## [Stored data]

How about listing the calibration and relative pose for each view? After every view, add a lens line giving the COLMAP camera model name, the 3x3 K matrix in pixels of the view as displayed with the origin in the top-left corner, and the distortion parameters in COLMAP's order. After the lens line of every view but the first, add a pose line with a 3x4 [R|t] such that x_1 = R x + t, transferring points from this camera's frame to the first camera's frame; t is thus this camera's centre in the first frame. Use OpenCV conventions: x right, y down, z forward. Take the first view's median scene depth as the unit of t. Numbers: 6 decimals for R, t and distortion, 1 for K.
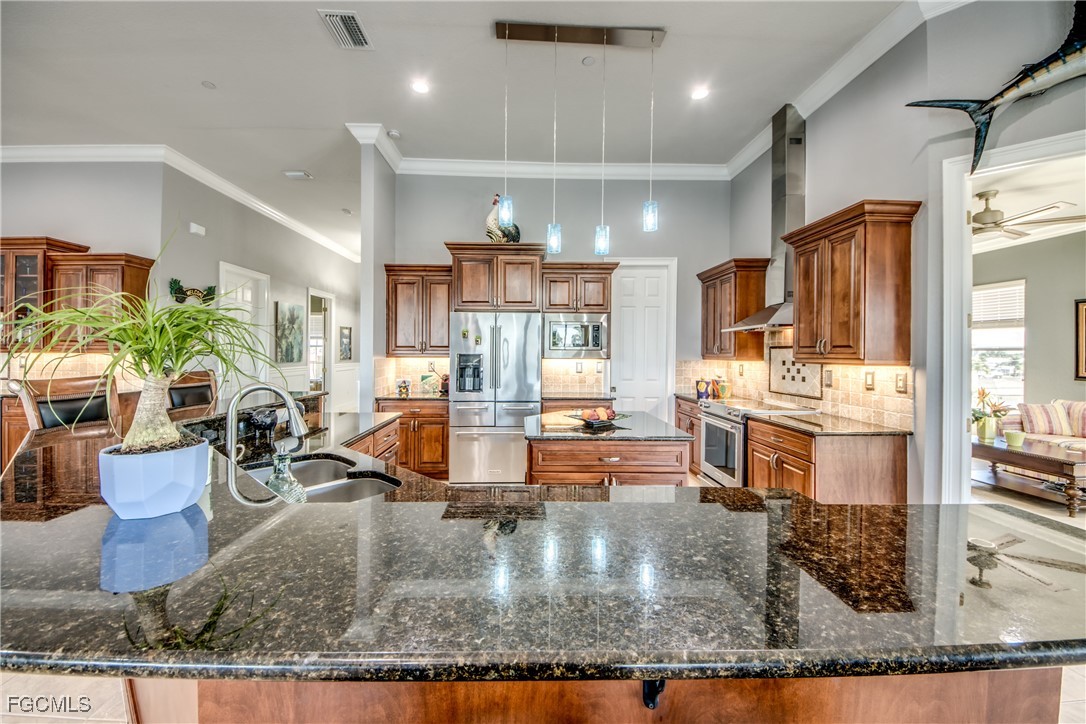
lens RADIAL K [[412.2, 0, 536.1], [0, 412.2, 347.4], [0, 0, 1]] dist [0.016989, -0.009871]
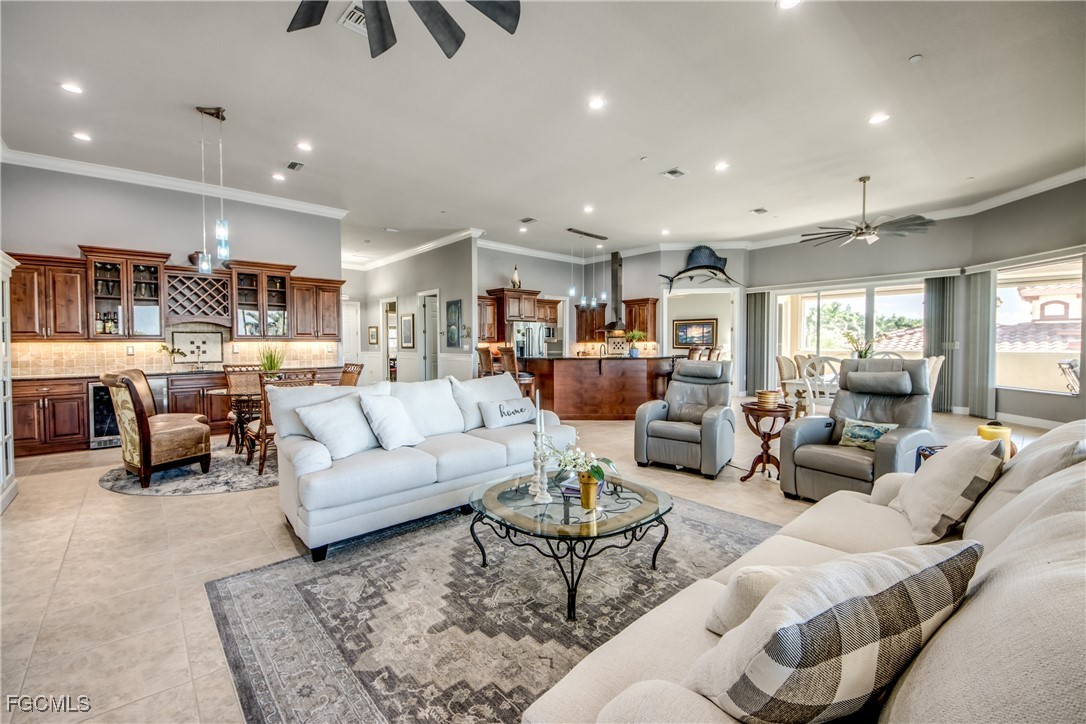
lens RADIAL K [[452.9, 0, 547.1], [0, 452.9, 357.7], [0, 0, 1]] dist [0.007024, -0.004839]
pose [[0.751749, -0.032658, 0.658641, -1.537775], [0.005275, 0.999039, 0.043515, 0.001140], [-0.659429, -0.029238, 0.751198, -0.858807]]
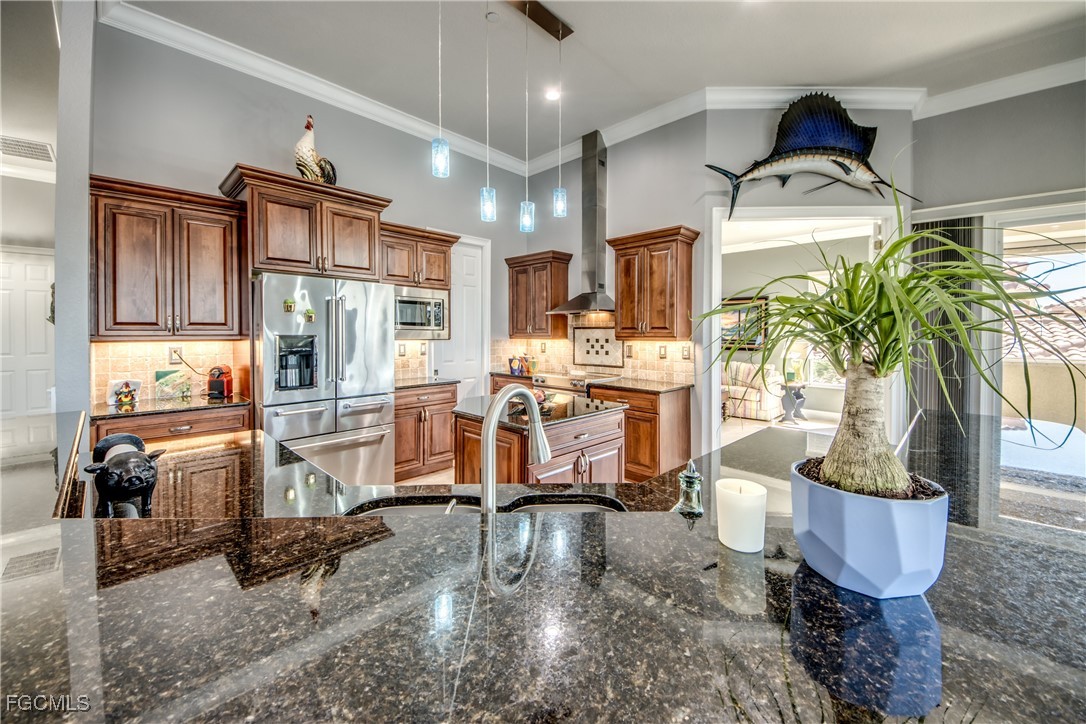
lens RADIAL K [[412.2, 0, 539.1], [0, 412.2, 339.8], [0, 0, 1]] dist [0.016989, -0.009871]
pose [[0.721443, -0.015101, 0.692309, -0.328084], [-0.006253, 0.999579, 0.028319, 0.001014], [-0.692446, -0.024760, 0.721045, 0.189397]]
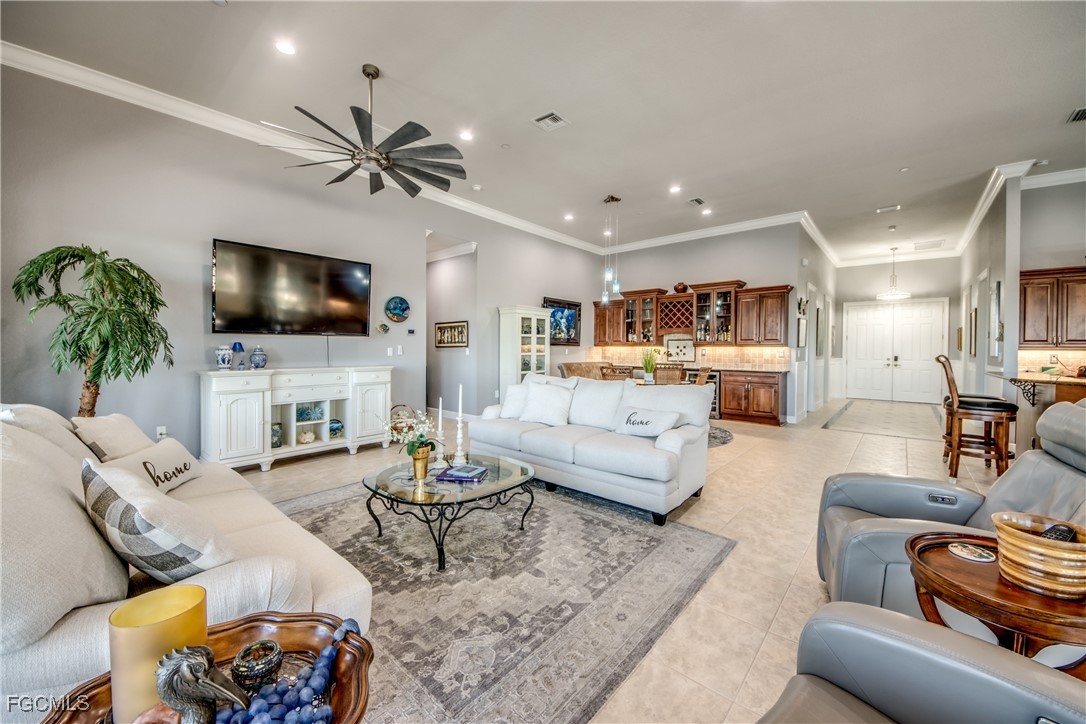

## [YOUR INSTRUCTIONS]
Whenever a picture appears, leave it out, and return every record exactly.

## [ANSWER SECTION]
How about listing the calibration and relative pose for each view? After every view, add a lens line giving the COLMAP camera model name, the 3x3 K matrix in pixels of the view as displayed with the origin in the top-left corner, and the distortion parameters in COLMAP's order. After the lens line of every view but the first, add a pose line with a 3x4 [R|t] such that x_1 = R x + t, transferring points from this camera's frame to the first camera's frame; t is thus this camera's centre in the first frame. Use OpenCV conventions: x right, y down, z forward. Take the first view's median scene depth as the unit of t. Numbers: 6 decimals for R, t and distortion, 1 for K.
lens RADIAL K [[412.2, 0, 536.1], [0, 412.2, 347.4], [0, 0, 1]] dist [0.016989, -0.009871]
lens RADIAL K [[452.9, 0, 547.1], [0, 452.9, 357.7], [0, 0, 1]] dist [0.007024, -0.004839]
pose [[0.751749, -0.032658, 0.658641, -1.537775], [0.005275, 0.999039, 0.043515, 0.001140], [-0.659429, -0.029238, 0.751198, -0.858807]]
lens RADIAL K [[412.2, 0, 539.1], [0, 412.2, 339.8], [0, 0, 1]] dist [0.016989, -0.009871]
pose [[0.721443, -0.015101, 0.692309, -0.328084], [-0.006253, 0.999579, 0.028319, 0.001014], [-0.692446, -0.024760, 0.721045, 0.189397]]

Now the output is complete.